# Prompt 1
List every distinct email address that appears in the From, To, Cc, or CC header lines of the mailing list message.
# Prompt 2
Please copy the mailing list message starting at "On Fri, Dec" and ending at "and uncontrolled vocabularies.", swapping "Svenonius" for "the author".
# Prompt 3
Resume the mailing list message right after its last sentence shown.

# Quoted text

++++

RE: SemWeb terminology page from Tillett, Barbara on 2010-12-04 (public-lld@w3.org from December 2010)

From: Tillett, Barbara <btil@loc.gov>
Date: Sat, 4 Dec 2010 18:48:09 -0500
To: Thomas Baker <tbaker@tbaker.de>, Karen Coyle <kcoyle@kcoyle.net>
CC: public-lld <public-lld@w3.org>
Message-ID: <1D525027B29706438707F336D75A279F152C3D7216@LCXCLMB03.LCDS.LOC.GOV>
This very much ties into the notions that helped VIAF to evolve - IFLA had thought one string established by a national bibliographic agency (NBA) would be used by everyone in the world for the "authors" in each country and that one bibliographic description for everything published in a country would be provided by the NBA and that those bib records would be used everywhere.  What's wrong with this picture?  We don't all use the same languages or scripts.  SO the idea of the linked clusters of authority records evolved for VIAF, where all names used for a person, corporate body/conference, uniform title - that is all the text strings, plus the set of other attributes associated with each of those entities, would together represent that entity (be the surrogate) and we could display the context appropriate form to an end user based on their preference/profile/ etc.

However, since not all use cases have an end user with a preference/profile, we still have "default " values for a particular name/text string that libraries will display as their authorized access point.  RDA is trying to eventually get us out of that mind set of the authorized access point, by first giving all the identifying elements needed for each entity (person, corporate body, etc.) so again the context appropriate set of elements could be displayed as needed, but for now with limitations of MARC and no new systems yet developed to make the visions real, we have to continue with authorized access points/aka headings. - Barbara
________________________________________
From: public-lld-request@w3.org [public-lld-request@w3.org] On Behalf Of Thomas Baker [tbaker@tbaker.de]
Sent: Saturday, December 04, 2010 10:23 AM
To: Karen Coyle
Cc: public-lld
Subject: Re: SemWeb terminology page

Karen,

On Fri, Dec 03, 2010 at 03:15:23PM -0800, Karen Coyle wrote:
> In her book "The intellectual foundation of information organization"
> Svenonius has a section on controlled and uncontrolled vocabularies.
> Her statement about controlled vocabularies says:
>
> "[Controlled vocabularies] are constructs in an artificial language;
> their purpose is to map users' vocabulary to a standardized vocabulary
> and to bring like information together." (p.88) [1]
>
> Do we agree that this is the role of our #1 group? I ask because I
> perceive this to be different from the original proposed definition:
>
> "These describe concepts that are used in actual metadata."
>
> If you look at FRAD [2] you see that the assignment of terminology to
> the concept is of equal or greater importance than any description of
> the concept itself. In fact, that's what I would emphasize as the role
> of a controlled vocabulary: that it is a method to *control* *language
> terms*. Many controlled vocabularies have minimal information about
> the concepts, but all exist to make a selection of particular terms of
> use.

This introduces an interesting angle!

++++

(Records excerpted from a collection)

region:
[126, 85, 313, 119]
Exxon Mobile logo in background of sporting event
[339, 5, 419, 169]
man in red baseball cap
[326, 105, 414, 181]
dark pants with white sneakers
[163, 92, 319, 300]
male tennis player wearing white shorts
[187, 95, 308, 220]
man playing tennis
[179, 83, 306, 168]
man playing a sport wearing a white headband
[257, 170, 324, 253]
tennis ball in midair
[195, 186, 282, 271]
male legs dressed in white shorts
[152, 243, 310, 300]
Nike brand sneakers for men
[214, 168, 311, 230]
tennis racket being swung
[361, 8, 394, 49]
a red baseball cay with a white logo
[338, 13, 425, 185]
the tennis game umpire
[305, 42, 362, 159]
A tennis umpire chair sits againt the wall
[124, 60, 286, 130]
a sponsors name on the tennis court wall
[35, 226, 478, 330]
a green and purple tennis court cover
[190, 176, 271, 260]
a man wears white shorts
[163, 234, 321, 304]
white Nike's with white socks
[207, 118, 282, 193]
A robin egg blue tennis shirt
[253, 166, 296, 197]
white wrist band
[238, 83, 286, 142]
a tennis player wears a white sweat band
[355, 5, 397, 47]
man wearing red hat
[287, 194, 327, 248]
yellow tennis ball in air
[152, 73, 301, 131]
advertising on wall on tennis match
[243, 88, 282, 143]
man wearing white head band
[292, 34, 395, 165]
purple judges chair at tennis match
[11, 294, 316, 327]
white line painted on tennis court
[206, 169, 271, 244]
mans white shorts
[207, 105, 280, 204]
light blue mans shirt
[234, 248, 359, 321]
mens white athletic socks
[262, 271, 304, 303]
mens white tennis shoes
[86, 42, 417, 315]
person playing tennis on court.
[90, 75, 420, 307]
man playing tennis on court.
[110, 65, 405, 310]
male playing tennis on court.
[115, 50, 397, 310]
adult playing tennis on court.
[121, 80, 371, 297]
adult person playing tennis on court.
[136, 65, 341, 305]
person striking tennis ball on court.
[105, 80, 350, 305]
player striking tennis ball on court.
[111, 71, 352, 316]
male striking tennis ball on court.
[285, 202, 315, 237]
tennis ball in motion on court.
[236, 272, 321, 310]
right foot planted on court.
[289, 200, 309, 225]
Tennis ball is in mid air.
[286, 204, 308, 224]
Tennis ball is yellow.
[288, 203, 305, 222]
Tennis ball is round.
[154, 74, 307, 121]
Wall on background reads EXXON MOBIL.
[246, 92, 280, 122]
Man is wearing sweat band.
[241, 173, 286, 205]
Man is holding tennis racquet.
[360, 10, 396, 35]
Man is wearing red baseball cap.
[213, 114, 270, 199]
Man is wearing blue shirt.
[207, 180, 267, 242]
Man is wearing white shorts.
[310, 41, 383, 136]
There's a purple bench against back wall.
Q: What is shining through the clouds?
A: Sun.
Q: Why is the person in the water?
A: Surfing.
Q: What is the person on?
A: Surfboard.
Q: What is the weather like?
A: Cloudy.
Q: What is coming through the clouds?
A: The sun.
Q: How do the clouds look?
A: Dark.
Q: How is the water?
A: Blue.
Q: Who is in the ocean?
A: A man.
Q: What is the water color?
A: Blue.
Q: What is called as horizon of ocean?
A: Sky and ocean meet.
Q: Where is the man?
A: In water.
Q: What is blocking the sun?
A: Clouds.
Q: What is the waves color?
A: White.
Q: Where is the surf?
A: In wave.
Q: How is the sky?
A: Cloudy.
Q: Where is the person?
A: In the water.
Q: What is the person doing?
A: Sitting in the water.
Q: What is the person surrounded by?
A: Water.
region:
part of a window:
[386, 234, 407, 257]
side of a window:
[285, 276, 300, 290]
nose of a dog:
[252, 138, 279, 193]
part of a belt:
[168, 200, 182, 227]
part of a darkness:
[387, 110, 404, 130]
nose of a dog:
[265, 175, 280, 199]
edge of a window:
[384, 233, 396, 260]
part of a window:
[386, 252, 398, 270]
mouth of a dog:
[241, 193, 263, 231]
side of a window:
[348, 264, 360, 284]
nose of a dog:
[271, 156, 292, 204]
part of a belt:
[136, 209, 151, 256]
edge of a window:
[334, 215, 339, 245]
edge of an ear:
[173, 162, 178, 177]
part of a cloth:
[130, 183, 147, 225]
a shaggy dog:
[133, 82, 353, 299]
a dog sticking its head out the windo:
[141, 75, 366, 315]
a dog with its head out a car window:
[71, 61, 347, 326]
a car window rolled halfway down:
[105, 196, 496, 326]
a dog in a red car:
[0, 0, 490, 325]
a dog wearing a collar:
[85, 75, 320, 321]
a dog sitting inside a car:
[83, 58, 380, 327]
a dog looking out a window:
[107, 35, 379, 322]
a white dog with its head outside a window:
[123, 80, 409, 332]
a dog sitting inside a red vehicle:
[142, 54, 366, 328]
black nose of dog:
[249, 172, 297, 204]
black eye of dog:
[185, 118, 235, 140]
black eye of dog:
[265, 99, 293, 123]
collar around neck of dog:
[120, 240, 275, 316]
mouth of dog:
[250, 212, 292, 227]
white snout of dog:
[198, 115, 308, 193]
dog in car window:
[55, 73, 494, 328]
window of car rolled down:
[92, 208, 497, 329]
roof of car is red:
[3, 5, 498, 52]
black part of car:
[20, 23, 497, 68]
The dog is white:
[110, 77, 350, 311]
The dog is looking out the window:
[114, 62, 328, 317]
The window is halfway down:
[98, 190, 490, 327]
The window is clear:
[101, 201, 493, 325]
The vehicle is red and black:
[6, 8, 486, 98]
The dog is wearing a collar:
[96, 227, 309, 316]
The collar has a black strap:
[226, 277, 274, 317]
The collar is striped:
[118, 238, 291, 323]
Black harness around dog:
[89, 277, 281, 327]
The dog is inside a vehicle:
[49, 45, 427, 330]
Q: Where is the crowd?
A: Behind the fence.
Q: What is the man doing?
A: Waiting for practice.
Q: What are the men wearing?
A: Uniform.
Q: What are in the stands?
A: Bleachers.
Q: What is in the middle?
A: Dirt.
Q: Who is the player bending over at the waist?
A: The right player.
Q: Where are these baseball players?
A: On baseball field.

++++

# Answer 1
btil@loc.gov
tbaker@tbaker.de
kcoyle@kcoyle.net
public-lld@w3.org
public-lld-request@w3.org

# Answer 2
On Fri, Dec 03, 2010 at 03:15:23PM -0800, Karen Coyle wrote:
> In her book "The intellectual foundation of information organization"
> the author has a section on controlled and uncontrolled vocabularies.

# Answer 3
My first thought was along the lines of Antoine's: Linked
Data is about using URIs when possible, and since this group
is specifically about Linked Data, we should explain that
values are not just string literals.

But to reuse the metaphor I suggested in [1], URIs are also the
"words" of RDF's "language of data".  If that is so, then I
would argue that the goal "MAP" [2], which is essentially about
mapping URIs, is analogous to the mapping of natural-language
words (string literals) that Svenonius has in mind.

In natural language, people coin different words, or
variants on the same word, to talk about the same thing, and
"controlled vocabularies" as described above are for mapping
those diverse words to an artificial set of "controlled" words.

In the Linked Data context, people are coining URIs for the
things they need to talk about, and the "MAP" goal is about
creating links among those URI-words.  The only thing missing
from the "MAP" goal, as defined, is the notion of mapping to
one particular "authoritative" URI.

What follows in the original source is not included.